▸ **Prompt**: What is needed is an exact reproduction of the lines in the records below, starting at the line with "- [API Reference" and ending at the line with "##### 3\.2\.3 Besluit", both included, and nothing else; pictures stay out.

▸ **Material for this task**:

------------------------------------

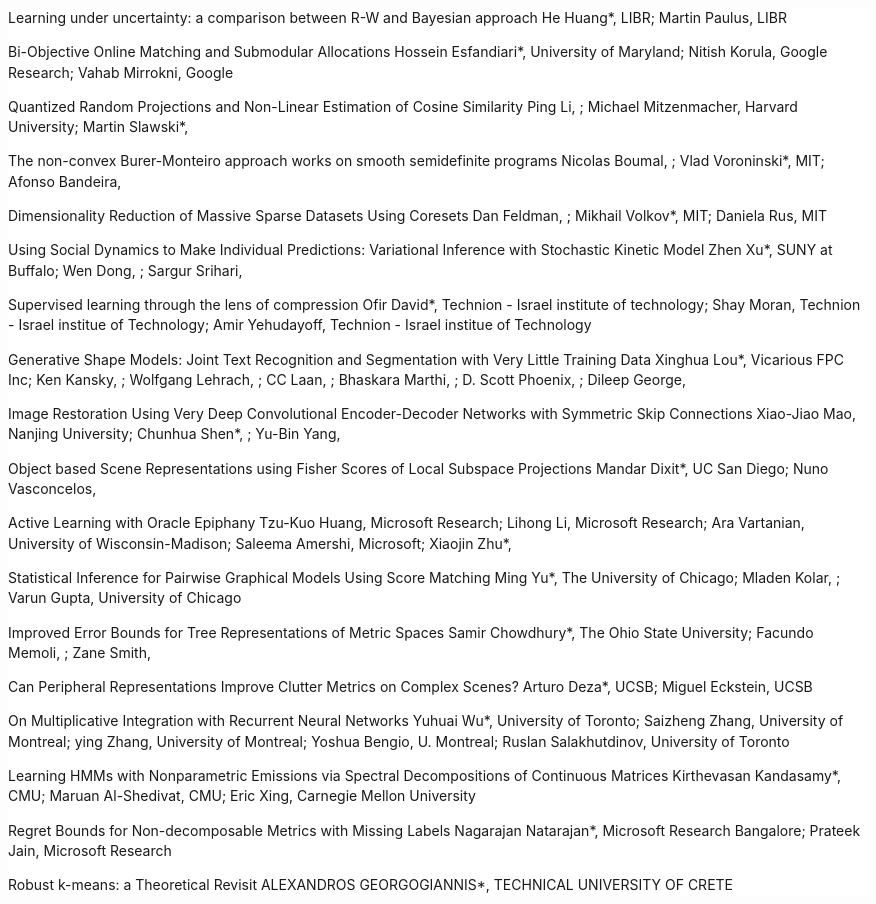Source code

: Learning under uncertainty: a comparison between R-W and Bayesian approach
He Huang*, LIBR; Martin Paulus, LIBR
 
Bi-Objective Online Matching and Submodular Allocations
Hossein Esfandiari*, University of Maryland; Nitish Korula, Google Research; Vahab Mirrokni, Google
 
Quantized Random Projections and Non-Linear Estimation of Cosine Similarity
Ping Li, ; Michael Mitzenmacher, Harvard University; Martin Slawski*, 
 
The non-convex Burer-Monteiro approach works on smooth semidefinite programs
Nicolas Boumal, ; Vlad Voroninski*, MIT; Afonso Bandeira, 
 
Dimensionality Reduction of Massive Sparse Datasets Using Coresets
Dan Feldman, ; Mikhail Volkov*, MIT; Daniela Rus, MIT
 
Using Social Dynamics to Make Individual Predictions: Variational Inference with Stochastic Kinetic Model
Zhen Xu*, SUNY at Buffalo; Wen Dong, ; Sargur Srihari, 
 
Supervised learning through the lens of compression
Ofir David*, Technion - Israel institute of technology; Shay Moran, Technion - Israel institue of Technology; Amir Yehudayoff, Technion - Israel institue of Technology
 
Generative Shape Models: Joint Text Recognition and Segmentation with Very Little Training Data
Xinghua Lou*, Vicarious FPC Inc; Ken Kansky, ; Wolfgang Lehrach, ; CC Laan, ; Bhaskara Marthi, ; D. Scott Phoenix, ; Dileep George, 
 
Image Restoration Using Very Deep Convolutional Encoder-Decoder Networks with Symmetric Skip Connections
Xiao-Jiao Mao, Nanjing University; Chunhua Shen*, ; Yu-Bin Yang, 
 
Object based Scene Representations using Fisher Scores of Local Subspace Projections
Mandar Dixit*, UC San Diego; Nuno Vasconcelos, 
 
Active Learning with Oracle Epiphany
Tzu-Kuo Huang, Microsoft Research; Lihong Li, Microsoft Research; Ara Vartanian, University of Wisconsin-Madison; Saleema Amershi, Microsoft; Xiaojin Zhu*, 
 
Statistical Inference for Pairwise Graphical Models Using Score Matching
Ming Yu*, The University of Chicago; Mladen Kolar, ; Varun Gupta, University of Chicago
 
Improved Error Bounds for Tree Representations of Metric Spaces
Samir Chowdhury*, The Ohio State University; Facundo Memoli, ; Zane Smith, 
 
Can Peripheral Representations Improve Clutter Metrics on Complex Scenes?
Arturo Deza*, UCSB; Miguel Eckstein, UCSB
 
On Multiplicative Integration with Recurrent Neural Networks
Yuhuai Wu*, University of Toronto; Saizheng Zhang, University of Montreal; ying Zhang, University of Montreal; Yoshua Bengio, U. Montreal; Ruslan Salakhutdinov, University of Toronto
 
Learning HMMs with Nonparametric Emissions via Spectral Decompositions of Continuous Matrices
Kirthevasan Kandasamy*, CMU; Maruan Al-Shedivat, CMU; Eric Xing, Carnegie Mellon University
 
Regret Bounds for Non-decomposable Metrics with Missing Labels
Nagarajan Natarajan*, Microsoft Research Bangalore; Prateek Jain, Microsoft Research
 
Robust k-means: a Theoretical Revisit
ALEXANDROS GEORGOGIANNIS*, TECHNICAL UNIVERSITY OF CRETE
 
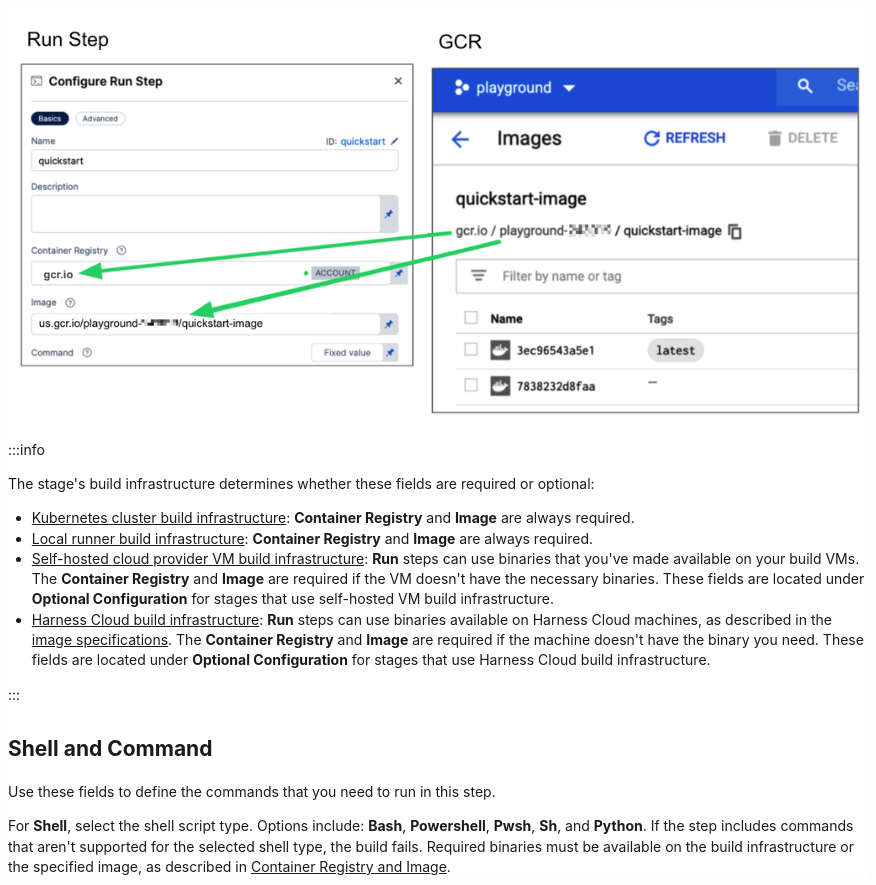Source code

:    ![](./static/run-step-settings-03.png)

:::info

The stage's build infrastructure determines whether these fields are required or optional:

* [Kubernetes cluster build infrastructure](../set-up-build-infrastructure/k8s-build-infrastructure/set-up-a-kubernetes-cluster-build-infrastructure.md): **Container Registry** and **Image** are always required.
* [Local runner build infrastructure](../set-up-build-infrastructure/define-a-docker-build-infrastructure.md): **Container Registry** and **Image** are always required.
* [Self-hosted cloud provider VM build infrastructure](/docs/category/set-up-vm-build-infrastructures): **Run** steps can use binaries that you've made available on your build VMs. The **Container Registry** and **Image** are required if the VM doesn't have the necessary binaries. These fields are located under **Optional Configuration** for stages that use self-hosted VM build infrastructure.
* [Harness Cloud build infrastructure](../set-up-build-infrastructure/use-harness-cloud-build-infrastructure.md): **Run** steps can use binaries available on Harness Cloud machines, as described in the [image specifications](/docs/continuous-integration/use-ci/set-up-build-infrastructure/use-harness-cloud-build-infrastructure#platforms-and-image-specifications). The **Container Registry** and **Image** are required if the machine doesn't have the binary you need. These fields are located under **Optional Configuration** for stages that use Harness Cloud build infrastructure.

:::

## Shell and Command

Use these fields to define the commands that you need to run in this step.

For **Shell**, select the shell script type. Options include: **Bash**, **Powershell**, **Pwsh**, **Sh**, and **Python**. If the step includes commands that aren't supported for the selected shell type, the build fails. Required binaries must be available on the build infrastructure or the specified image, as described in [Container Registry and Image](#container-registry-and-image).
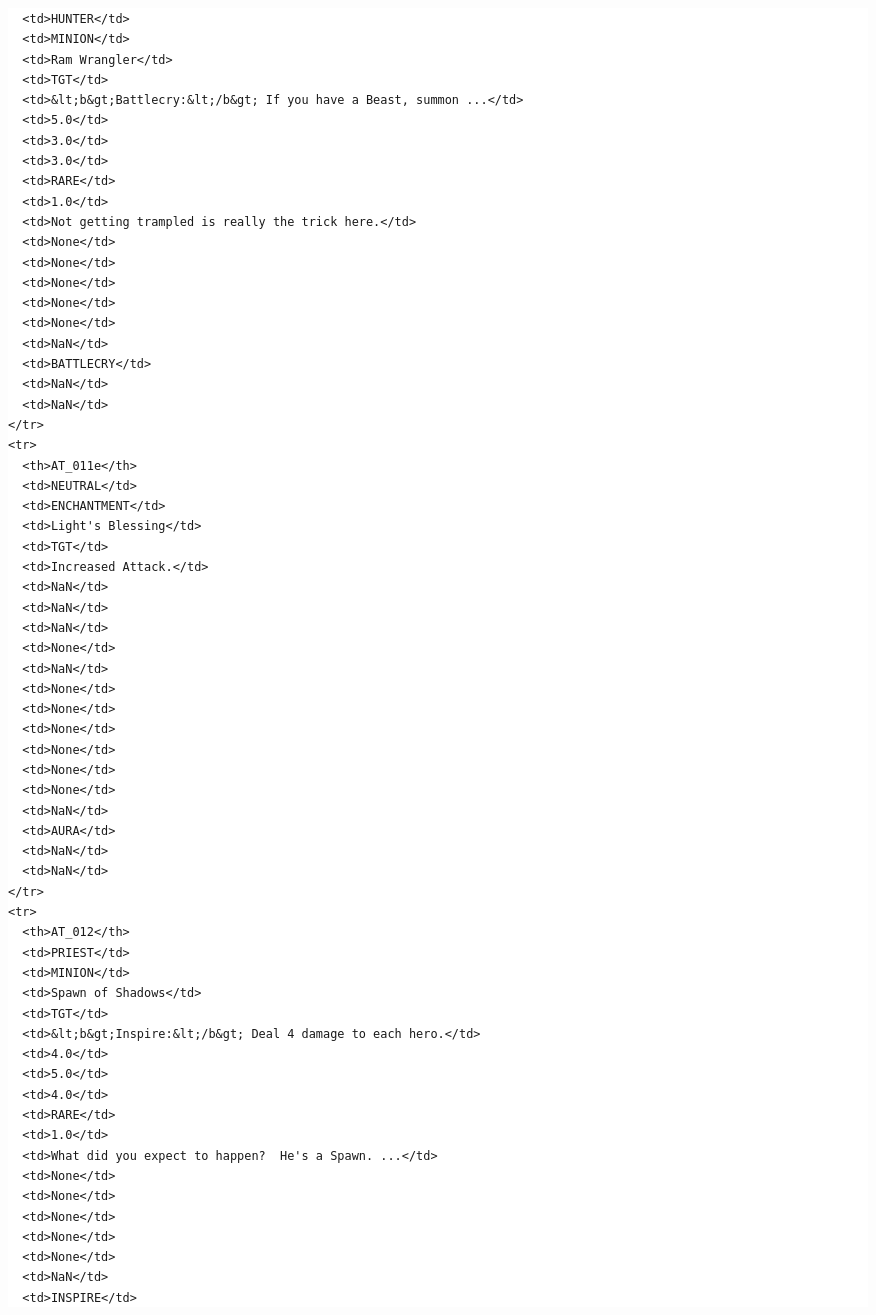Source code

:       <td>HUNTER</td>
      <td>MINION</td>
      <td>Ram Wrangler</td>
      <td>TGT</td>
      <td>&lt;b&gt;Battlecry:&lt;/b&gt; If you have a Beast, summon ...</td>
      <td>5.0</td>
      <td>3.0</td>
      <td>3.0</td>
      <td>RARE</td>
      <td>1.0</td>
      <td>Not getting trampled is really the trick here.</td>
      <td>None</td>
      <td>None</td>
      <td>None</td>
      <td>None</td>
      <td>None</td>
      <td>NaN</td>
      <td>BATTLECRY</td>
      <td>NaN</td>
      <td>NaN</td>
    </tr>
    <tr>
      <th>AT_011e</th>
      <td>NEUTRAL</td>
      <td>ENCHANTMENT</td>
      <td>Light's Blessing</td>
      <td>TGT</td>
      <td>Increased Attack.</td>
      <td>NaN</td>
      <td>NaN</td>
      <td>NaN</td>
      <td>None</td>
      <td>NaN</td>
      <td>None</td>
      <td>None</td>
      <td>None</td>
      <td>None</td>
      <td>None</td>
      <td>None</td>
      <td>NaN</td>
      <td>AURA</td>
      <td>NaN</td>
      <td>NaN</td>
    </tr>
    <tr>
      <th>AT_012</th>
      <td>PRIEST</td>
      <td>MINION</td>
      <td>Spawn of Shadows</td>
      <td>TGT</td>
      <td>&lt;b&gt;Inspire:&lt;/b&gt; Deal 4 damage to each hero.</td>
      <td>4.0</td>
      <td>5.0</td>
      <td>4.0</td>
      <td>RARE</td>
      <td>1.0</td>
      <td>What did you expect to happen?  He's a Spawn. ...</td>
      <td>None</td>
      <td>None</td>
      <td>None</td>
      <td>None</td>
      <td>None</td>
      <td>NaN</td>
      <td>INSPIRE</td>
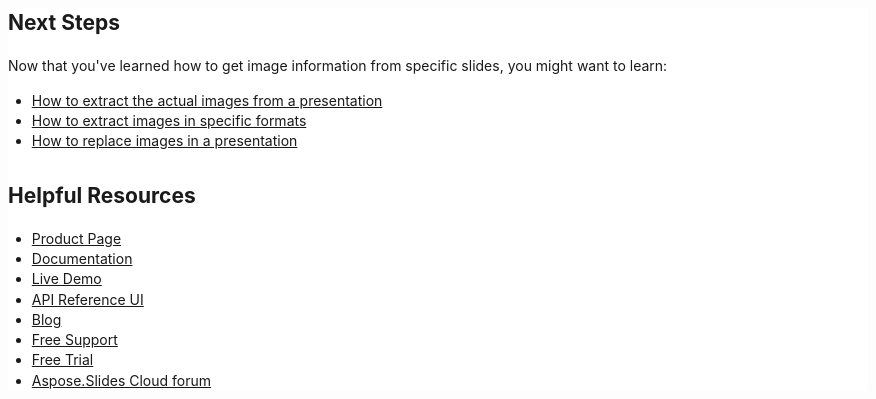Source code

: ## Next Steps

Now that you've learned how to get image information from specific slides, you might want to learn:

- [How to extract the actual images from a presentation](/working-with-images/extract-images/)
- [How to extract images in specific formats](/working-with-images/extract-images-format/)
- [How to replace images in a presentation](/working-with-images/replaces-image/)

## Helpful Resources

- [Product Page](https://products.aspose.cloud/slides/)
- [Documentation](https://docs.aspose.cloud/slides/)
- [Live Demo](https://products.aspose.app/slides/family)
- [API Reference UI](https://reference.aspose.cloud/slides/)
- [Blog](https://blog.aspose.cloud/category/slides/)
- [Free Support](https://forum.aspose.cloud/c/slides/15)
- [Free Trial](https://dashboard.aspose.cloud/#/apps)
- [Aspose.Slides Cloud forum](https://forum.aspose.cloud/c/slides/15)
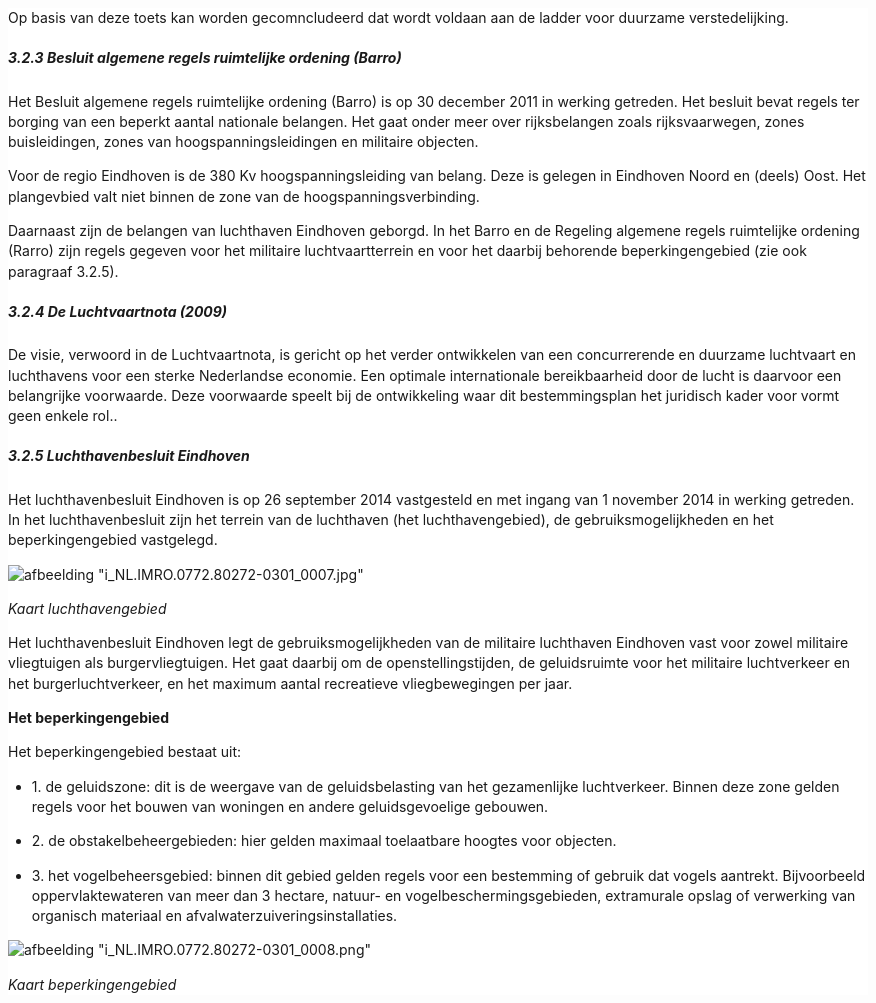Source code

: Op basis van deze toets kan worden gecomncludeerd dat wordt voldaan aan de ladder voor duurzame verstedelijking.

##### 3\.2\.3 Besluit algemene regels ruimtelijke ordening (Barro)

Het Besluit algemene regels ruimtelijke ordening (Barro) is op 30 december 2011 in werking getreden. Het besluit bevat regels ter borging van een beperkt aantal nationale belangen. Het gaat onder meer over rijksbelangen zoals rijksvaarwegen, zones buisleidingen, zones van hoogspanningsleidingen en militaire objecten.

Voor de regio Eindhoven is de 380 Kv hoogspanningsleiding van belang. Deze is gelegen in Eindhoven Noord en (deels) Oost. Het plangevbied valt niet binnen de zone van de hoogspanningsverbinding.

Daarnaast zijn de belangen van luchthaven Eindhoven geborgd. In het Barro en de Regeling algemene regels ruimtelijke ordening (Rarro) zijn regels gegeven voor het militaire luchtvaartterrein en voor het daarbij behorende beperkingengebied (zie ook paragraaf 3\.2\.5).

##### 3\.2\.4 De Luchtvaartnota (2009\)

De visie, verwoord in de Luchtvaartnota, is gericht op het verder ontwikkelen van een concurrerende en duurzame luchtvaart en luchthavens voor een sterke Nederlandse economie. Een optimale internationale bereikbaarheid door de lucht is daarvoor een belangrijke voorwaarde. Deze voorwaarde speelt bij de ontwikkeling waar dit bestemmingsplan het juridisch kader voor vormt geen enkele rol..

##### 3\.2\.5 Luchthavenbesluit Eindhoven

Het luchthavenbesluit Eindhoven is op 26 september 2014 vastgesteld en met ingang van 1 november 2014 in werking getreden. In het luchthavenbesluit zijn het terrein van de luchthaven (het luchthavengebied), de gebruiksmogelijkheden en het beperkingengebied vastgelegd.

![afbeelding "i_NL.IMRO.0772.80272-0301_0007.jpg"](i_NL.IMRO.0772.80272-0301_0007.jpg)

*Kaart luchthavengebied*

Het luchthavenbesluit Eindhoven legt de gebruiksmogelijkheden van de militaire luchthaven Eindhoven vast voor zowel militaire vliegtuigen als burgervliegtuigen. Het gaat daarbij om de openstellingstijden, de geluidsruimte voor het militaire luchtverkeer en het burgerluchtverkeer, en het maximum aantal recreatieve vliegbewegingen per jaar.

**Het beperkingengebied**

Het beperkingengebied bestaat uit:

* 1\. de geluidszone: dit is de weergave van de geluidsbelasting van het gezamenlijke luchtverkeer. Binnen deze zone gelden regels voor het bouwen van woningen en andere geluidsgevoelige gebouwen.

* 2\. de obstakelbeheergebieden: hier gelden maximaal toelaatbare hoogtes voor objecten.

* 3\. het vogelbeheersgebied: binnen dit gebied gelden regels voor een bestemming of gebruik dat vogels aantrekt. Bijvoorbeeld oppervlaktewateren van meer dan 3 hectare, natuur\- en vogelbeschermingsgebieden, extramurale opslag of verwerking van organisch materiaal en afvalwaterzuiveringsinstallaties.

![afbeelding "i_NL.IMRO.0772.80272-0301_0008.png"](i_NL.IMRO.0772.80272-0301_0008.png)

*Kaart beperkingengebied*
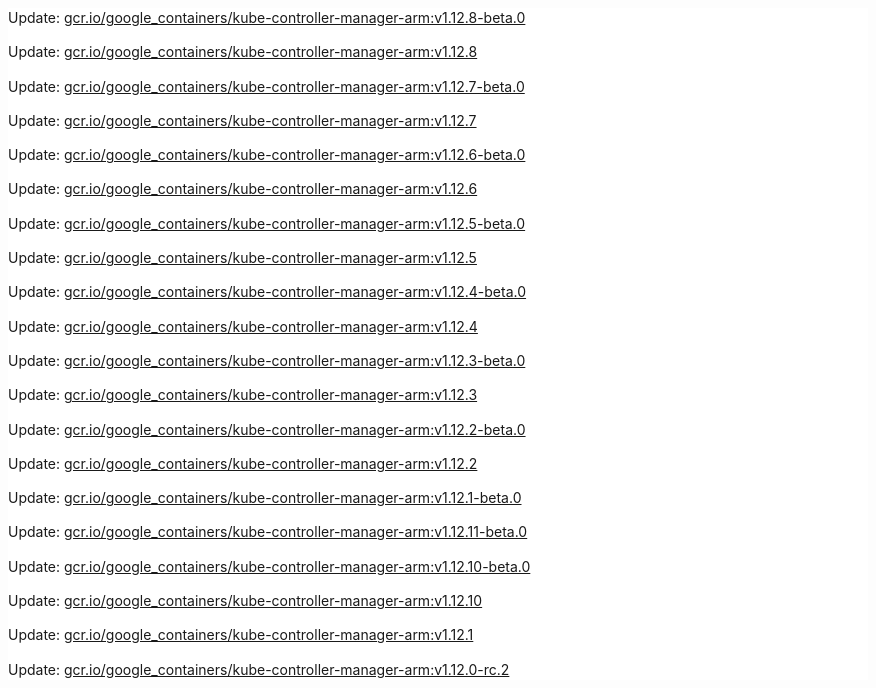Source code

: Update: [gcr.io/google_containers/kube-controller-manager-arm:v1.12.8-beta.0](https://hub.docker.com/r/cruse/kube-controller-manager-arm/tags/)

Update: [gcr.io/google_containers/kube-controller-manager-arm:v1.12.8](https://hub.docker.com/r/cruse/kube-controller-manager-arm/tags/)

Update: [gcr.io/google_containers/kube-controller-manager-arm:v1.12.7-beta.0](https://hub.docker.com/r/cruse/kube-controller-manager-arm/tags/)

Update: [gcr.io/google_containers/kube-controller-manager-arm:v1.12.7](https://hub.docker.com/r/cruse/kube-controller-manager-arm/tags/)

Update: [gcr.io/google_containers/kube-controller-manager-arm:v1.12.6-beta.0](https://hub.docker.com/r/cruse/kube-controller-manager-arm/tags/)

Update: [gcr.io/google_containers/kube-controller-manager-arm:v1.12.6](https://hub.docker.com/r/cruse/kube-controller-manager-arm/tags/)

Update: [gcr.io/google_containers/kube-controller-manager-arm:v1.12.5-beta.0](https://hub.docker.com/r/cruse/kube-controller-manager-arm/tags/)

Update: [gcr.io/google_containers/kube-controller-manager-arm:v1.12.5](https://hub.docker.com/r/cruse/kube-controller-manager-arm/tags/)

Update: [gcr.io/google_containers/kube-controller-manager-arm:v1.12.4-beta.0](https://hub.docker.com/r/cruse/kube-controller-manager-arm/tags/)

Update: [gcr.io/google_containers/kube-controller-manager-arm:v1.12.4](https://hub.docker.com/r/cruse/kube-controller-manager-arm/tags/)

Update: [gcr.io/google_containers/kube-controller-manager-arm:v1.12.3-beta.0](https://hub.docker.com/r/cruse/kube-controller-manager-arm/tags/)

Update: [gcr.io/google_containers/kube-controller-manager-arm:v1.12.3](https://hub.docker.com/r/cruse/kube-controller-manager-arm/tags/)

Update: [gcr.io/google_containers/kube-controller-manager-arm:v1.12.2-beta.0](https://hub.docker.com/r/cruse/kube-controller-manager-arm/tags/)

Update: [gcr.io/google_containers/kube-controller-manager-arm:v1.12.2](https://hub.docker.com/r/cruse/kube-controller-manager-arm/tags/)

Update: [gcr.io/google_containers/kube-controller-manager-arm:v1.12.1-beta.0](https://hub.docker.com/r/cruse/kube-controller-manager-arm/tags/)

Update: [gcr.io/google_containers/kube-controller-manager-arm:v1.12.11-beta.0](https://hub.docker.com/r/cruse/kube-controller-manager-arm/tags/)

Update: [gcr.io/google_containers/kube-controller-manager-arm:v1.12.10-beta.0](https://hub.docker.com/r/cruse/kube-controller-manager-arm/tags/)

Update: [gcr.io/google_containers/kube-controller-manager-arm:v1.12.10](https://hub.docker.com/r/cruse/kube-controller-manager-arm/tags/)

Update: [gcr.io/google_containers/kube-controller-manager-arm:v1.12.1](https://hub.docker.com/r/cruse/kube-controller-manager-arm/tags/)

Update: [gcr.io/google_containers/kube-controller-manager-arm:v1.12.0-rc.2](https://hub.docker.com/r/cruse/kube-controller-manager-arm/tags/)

------------------------------------

▸ **Problem solution**:
- [API Reference UI](https://reference.aspose.cloud/slides/)
- [Blog](https://blog.aspose.cloud/category/slides/)
- [Free Support](https://forum.aspose.cloud/c/slides/15)
- [Free Trial](https://dashboard.aspose.cloud/#/apps)
- [Aspose.Slides Cloud forum](https://forum.aspose.cloud/c/slides/15)
Source code

: Op basis van deze toets kan worden gecomncludeerd dat wordt voldaan aan de ladder voor duurzame verstedelijking.

##### 3\.2\.3 Besluit algemene regels ruimtelijke ordening (Barro)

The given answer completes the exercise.